The Scottish champions were incensed by Madden’s dismissal of their claim when Griffiths was felled inside the area by Clint Hill’s challenge. It denied them the chance to grab all three points on a day when Hill’s goal three minutes earlier had cancelled out Stuart Armstrong’s first-half opener.

Celtic extended their unbeaten run in domestic football this season to 35 matches but their sequence of 22 consecutive league victories came to an end. Madden, taking charge of his first Old Firm match, was very much the ­villain of the piece in their eyes.

“It was a penalty,” said Griffiths. “He [Hill] hasn’t touched the ball and the referee asked me afterwards ‘Did he touch the ball?’ I told him that he didn’t but that was after the incident had passed and he can’t go back and give it then. As it was, he has to either give the penalty or book me for diving. I was about to put the ball in the back of the net and, if you look back, he’s caught me waist high. Clint Hill also asked me after the game if he’d touched it.

“He didn’t make contact with the ball and that decision has cost us three points. Bobby Madden is the only man in the stadium who didn’t think it was a penalty but it’s over and done with now and I can’t keep going on about it. We’ll take the positives from it; we’re still unbeaten. It’s another point gained and another point towards the title.”

Celtic manager Brendan Rodgers revealed that a conversation with Hill on the pitch after the final whistle simply intensified his sense of irritation at Madden’s indecision.

“It was a clear-cut penalty,” Rodgers said. “It’s very frustrating – even more so when Clint Hill tells me he got away with it. Clint’s a good guy, a real honest fella, and he knows he got away with one. Everyone saw it apart from the referee.” Hill, who at 38 joins legendary Celtic striker Jimmy McMenemy as the oldest goal-scorer in an Old Firm match, feels Rangers merited their good fortune.

“Maybe I was lucky, yeah,” said Hill. “It could have gone either way. It was a last ditch to try and get the ball. I don’t know if I got it. I thought we deserved a bit of luck. I am pleased for everyone involved that we got a point.”

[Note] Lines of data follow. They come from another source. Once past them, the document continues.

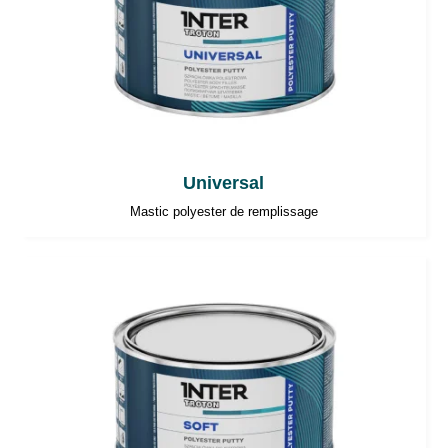
Universal
Mastic polyester de remplissage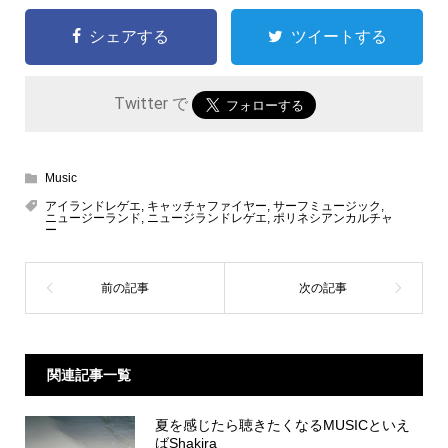
シェアする
ツイートする
Twitter で
Music
アイランドレゲエ
,
キャッチャファイヤー
,
サーフミュージック
,
ニュージーランド
,
ニュージランドレゲエ
,
ポリネシアンカルチャ
ー
関連記事一覧
夏を感じたら聴きたくなるMUSICといえ
ばShakira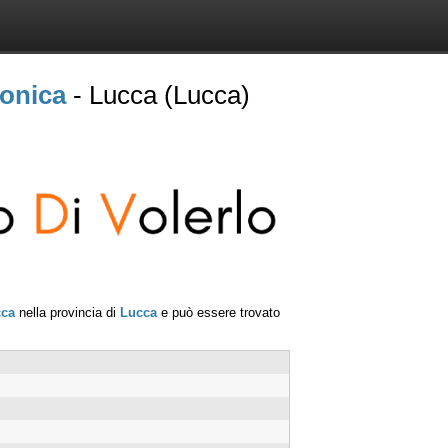
Monica
- Lucca (Lucca)
cca
nella provincia di
Lucca
e può essere trovato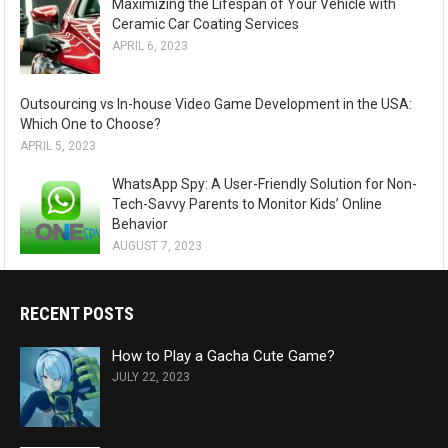
Maximizing the Lifespan of Your Vehicle with
Ceramic Car Coating Services
APRIL 6, 2023
Outsourcing vs In-house Video Game Development in the USA:
Which One to Choose?
APRIL 5, 2023
WhatsApp Spy: A User-Friendly Solution for Non-
Tech-Savvy Parents to Monitor Kids’ Online
Behavior
AUGUST 7, 2023
RECENT POSTS
How to Play a Gacha Cute Game?
JULY 22, 2023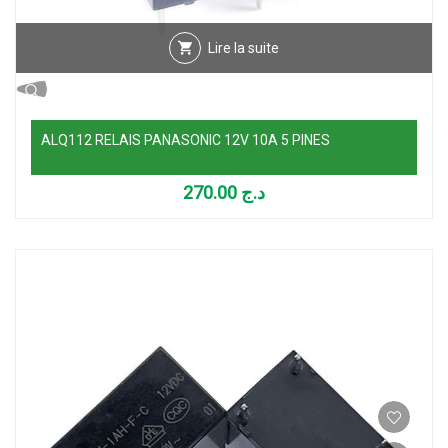
Lire la suite
ALQ112 RELAIS PANASONIC 12V 10A 5 PINES
270.00
د.ج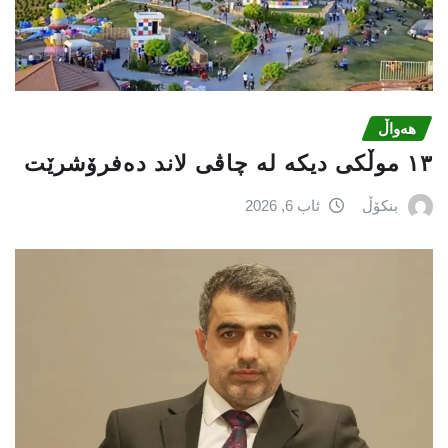
هەواڵ
١٣ موڵکی دیکە لە چاڤی لاند دەفرۆشرێت
بنکۆڵ
ئاب 6, 2026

Rangers caretaker manager Graeme Murty, who will formally hand over the reins to new boss Pedro Caixinha today, preferred to focus on a gutsy display by his team which was watched by the Portuguese coach.

“Rangers TV tell me it was an outstanding tackle by Clint,” said Murty with a smile. “To be honest you get them or don’t get them. Things happen in the game and we’ve had some hard knocks. Celtic will say it should have been. But I will just enjoy the moment if that’s OK.

“The new manager saw the players deal with what is an unbelievable atmosphere. It took a real man’s performance to go and play in that and stand up against a very good team.”

The teams will meet again in the Scottish Cup semi-final at Hampden on 23 April and Rodgers believes Celtic’s failure to beat Rangers can be turned into a positive.

“Maybe this result can help us,” said Rodgers. “OK, we want to win. But it just makes sure that we’re ready for that next game.”